Wenn man nicht will, daß andere Leute wissen, wie mein WLAN heißt und welche MAC meine geräte haben, darf ich das auch nicht herausposaunen und sollte dann einfach meinen AP abschalten.

In
http://mp4-download.swr3.de/latenight/sonstiges/20100421/facebook_trifft_realitaet.m.mp4 ist sehr schön bildlich dargestellt, was die Leute im Prinzip mit Ihren Daten anstellen.

Datenbanken mit WLANs gibt es, wie die meisten von uns wissen, ja schon länger und die Bösen(TM) haben diese schon früher genutzt als Apple mit Ihrem iPhone.

Vieles kommt auch daher, daß die Leute auch abenteuerliche Vorstellungen haben, was google kann und was nicht (siehe z.B. das heise-Forum zu dem Thema). Da glauben die Leute z.B. doch tatsächlich, daß google die MAC Ihres Routers mitbekommt, wenn die sich beim Provider einwählen. Keine Frage, wenn google in google-analytics entsprechende Skripten/Add-Ons einbauen würde, die per arp die lokalen MACs ausspähen, könnten die das schon, aber das wäre deutlich auffälliger.

Natürlich kann man mit einer genügend großen Datenbank von WLANs und MAC Adressen auch Blödsinn anstellen, aber dazu benötigt man google nicht. Von daher ist das alles nur künstliche Aufregung, im Gegensatz zu der Diskussion um Streetview, bei dem man genau abwägen muß, wie weit man die persönlichen Freiheiten beschränken darf.

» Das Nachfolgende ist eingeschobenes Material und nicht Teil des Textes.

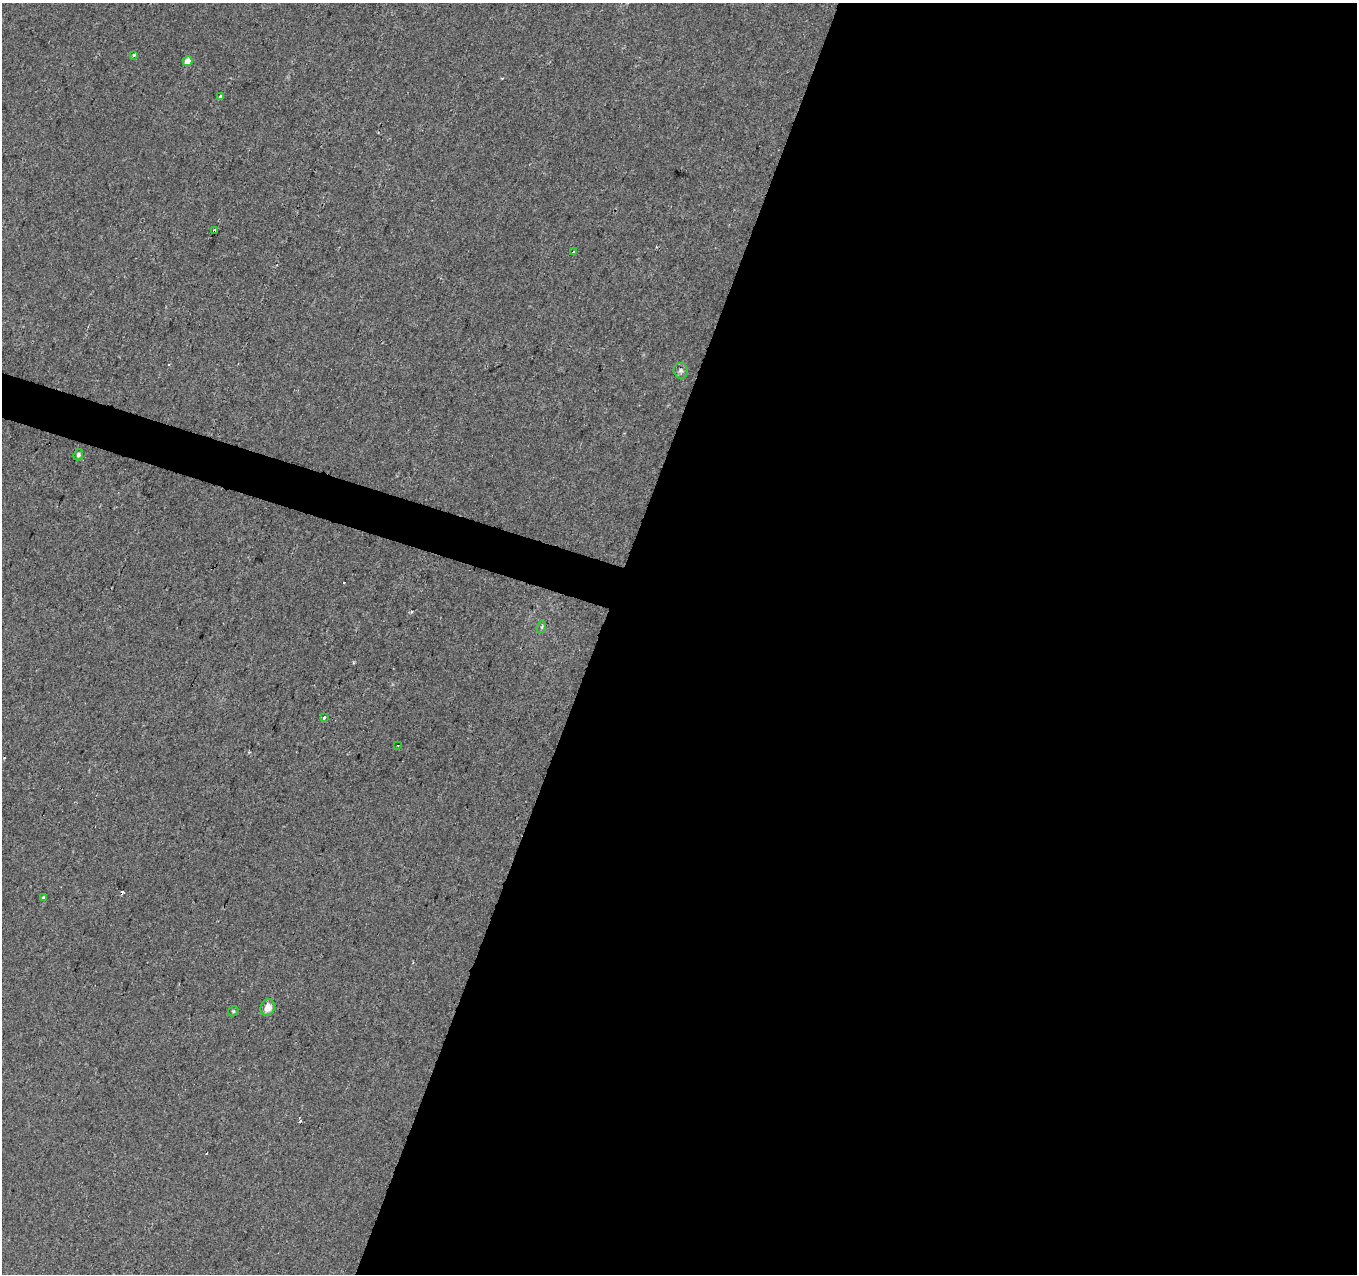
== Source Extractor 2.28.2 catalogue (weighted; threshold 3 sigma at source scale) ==
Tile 12 of 4 x 4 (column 4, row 3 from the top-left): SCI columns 4066-5420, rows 1489-2760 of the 5437 x 5587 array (HDU 1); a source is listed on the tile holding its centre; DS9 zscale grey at full resolution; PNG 1359 x 1276 px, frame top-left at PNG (2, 3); each listed source drawn as its Kron ellipse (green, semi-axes under 4 px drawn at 4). Shown black and unused: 58% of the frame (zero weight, under 2 of 3 exposures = <1% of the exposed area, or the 3 px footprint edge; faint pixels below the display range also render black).
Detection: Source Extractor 2.28.2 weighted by HDU 2 'WHT'; one run over the whole footprint, this tile lists its part. Background 0.00973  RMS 0.0053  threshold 0.0238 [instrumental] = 3 sigma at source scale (4.5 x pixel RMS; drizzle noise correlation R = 1.50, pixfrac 1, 0.0396/0.0396 arcsec/px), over >= 5 px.
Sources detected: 16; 3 cosmic-ray / hot-pixel residue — neither listed nor drawn; the other 13 listed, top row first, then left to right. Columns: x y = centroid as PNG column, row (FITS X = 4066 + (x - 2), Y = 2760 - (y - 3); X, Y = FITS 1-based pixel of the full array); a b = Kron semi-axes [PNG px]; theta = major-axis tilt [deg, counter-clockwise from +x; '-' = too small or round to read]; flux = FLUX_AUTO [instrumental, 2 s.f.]
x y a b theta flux
134 55 3 3 - 1.5
188 61 5 4 - 5.8
220 97 3 3 - 1.5
215 230 3 3 - 6.5
574 252 4 3 - 0.93
681 371 8 7 - 1.6
78 455 6 4 66 1.1
542 627 6 4 72 0.76
324 717 4 3 - 1.4
398 746 2 2 - 0.57
43 897 3 3 - 1.3
268 1008 8 7 - 4.8
233 1011 5 4 - 0.79
Overlapping masked pixels (flux is a lower limit): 1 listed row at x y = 215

Mach doch ein Bildchen aus Deinem Impressum — oder verlaß Deutschland. Ein Bildchen wirkt besser als robots.txt.

Wer etwas veröffentlicht muß damit leben, daß es öffentlich ist. Genauso könnte man sich über archive.org aufregen. Über das Internet wollen heute Leute entscheiden, die gestern noch Stolperschutz für WLAN-Kabel forderten — das ist das Problem. Es ist auch ein ideologisches Problem, das sich einfach mit Freiheit oder keine Freiheit benennen läßt. Auch an der Panoramafreiheit sieht man das. Es gibt nur eine einzige klare Entscheidung, die für die Freiheit. Dann muß man eben alle Sauereien aushalten. Der andere Fall ist wesentlich schlimmer.